Of course, now it sounds like like Google. Sort of.

[Disclaimer: I haven't finished Yates' book yet. But I'm chewing on it.]
posted by lodurr at 2:28 PM on November 3, 2009 [1 favorite]


I think cops should be required to wear things like this all the time.
posted by delmoi at 12:47 PM

Meet the latest weapon in the war on crime: The HelmetCam
posted by fingerbang at 2:39 PM on November 3, 2009 [1 favorite]


I want this, but saving your day every few seconds is only half the solution.

I also want "okay, now load that day up and let me do that again, differently."
posted by rokusan at 3:29 PM on November 3, 2009


Years of IRC logging have made me inable to remember the slightest details, as I am confident I can just grep them later.
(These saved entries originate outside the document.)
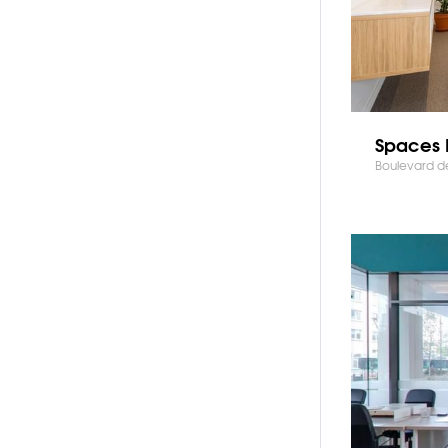
Spaces 
Boulevard de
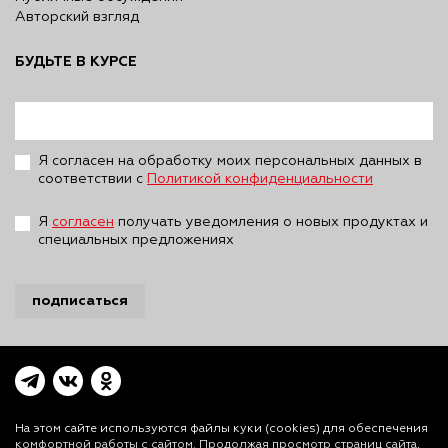
Авторский взгляд
БУДЬТЕ В КУРСЕ
Я согласен на обработку моих персональных данных в
соответствии с
Политикой конфиденциальности
Я
согласен
получать уведомления о новых продуктах и
специальных предложениях
подписаться
На этом сайте используются файлы куки (cookies)
для обеспечения
комфортной работы с сайтом. Продолжая просмотр страниц сайта,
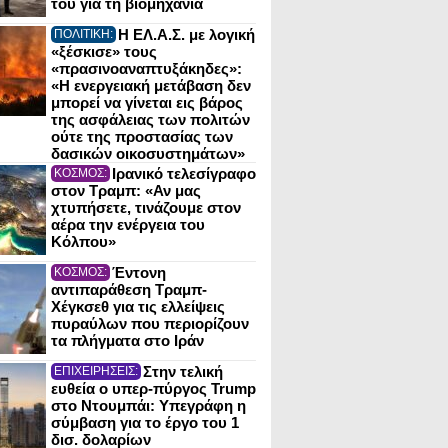
του για τη βιομηχανία
Η ΕΛ.Α.Σ. με λογική
ΠΟΛΙΤΙΚΗ:
«ξέσκισε» τους
«πρασινοαναπτυξάκηδες»:
«Η ενεργειακή μετάβαση δεν
μπορεί να γίνεται εις βάρος
της ασφάλειας των πολιτών
ούτε της προστασίας των
δασικών οικοσυστημάτων»
Ιρανικό τελεσίγραφο
ΚΟΣΜΟΣ:
στον Τραμπ: «Αν μας
χτυπήσετε, τινάζουμε στον
αέρα την ενέργεια του
Κόλπου»
Έντονη
ΚΟΣΜΟΣ:
αντιπαράθεση Τραμπ-
Χέγκσεθ για τις ελλείψεις
πυραύλων που περιορίζουν
τα πλήγματα στο Ιράν
Στην τελική
ΕΠΙΧΕΙΡΗΣΕΙΣ:
ευθεία ο υπερ-πύργος Trump
στο Ντουμπάι: Υπεγράφη η
σύμβαση για το έργο του 1
δισ. δολαρίων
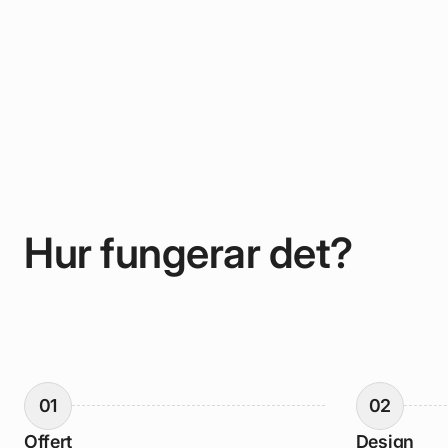
Hur fungerar det?
01
02
Offert
Design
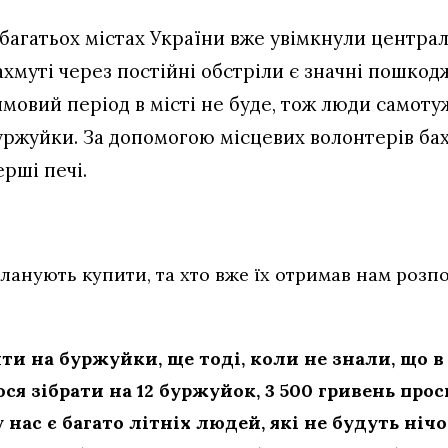
 багатьох містах України вже увімкнули централ
ахмуті через постійні обстріли є значні пошко
имовий період в місті не буде, тож люди самот
уржуйки. За допомогою місцевих волонтерів б
ерші печі.
ланують купити, та хто вже їх отримав нам розп
и на буржуйки, ще тоді, коли не знали, що в
ся зібрати на 12 буржуйок, 3 500 гривень про
 нас є багато літніх людей, які не будуть ніч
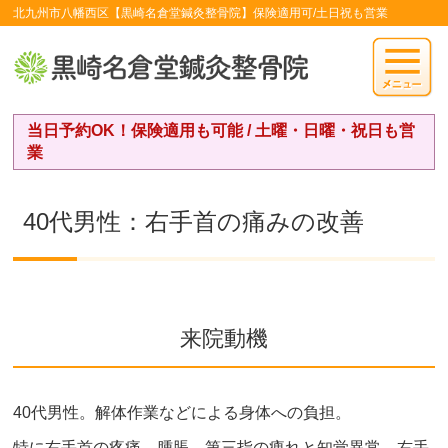
北九州市八幡西区【黒崎名倉堂鍼灸整骨院】保険適用可/土日祝も営業
当日予約OK！保険適用も可能 / 土曜・日曜・祝日も営
業
40代男性：右手首の痛みの改善
来院動機
40代男性。解体作業などによる身体への負担。
特に右手首の疼痛、腫脹、第三指の痺れと知覚異常。右手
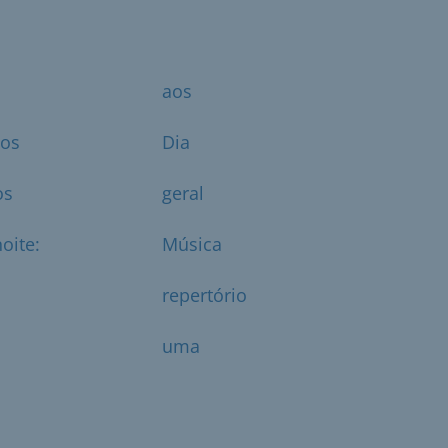
aos
ãos
Dia
os
geral
oite:
Música
repertório
uma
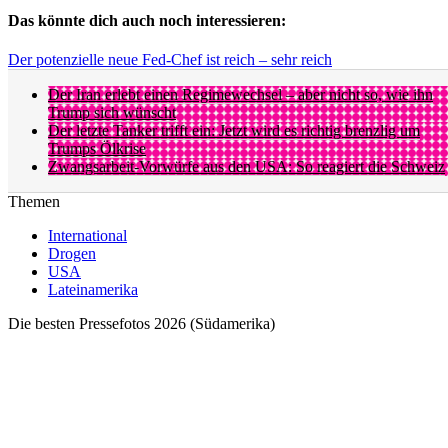
Das könnte dich auch noch interessieren:
Der potenzielle neue Fed-Chef ist reich – sehr reich
Der Iran erlebt einen Regimewechsel – aber nicht so, wie ihn
Trump sich wünscht
Der letzte Tanker trifft ein: Jetzt wird es richtig brenzlig um
Trumps Ölkrise
Zwangsarbeit-Vorwürfe aus den USA: So reagiert die Schweiz
Themen
International
Drogen
USA
Lateinamerika
Die besten Pressefotos 2026 (Südamerika)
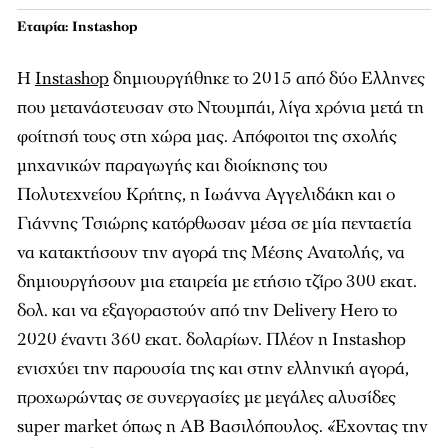
Εταιρία: Instashop
Η
Instashop
δημιουργήθηκε το 2015 από δύο Ελληνες
που μετανάστευσαν στο Ντουμπάι, λίγα χρόνια μετά τη
φοίτησή τους στη χώρα μας. Απόφοιτοι της σχολής
μηχανικών παραγωγής και διοίκησης του
Πολυτεχνείου Κρήτης, η Ιωάννα Αγγελιδάκη και ο
Γιάννης Τσιώρης κατόρθωσαν μέσα σε μία πενταετία
να κατακτήσουν την αγορά της Μέσης Ανατολής, να
δημιουργήσουν μια εταιρεία με ετήσιο τζίρο 300 εκατ.
δολ. και να εξαγοραστούν από την Delivery Hero το
2020 έναντι 360 εκατ. δολαρίων. Πλέον η Instashop
ενισχύει την παρουσία της και στην ελληνική αγορά,
προχωρώντας σε συνεργασίες με μεγάλες αλυσίδες
super market όπως η ΑΒ Βασιλόπουλος. «Έχοντας την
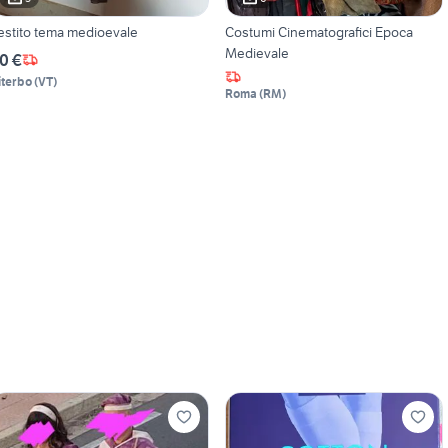
estito tema medioevale
Costumi Cinematografici Epoca
Medievale
0 €
iterbo
(
VT
)
Roma
(
RM
)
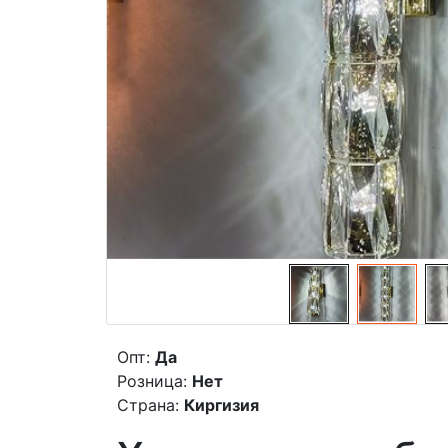
Опт:
Да
Розница:
Нет
Страна:
Киргизия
this doesn't work so well with verbal conversations, leading to a lot of 'did I REALLY say that?'

I find my memories aren't so vivid as my memories of pictures I've looked at.
posted by rubah at 9:26 PM on November 3, 2009 [1 favorite]


Call me depressive, but I'll be interested when they come up with something that erases the shit I want to forget.
posted by marvin at 9:27 PM on November 3, 2009 [1 favorite]


Sensecam looks awfully familiar.
posted by tybeet at 4:08 AM on November 4, 2009


Marion: I wondered if a memory is something you have or something you've lost.
posted by timshel at 4:09 PM on November 4, 2009


Call me depressive, but I'll be interested when they come up with something that erases the shit I want to forget.

They did! Careful what you wish for, though.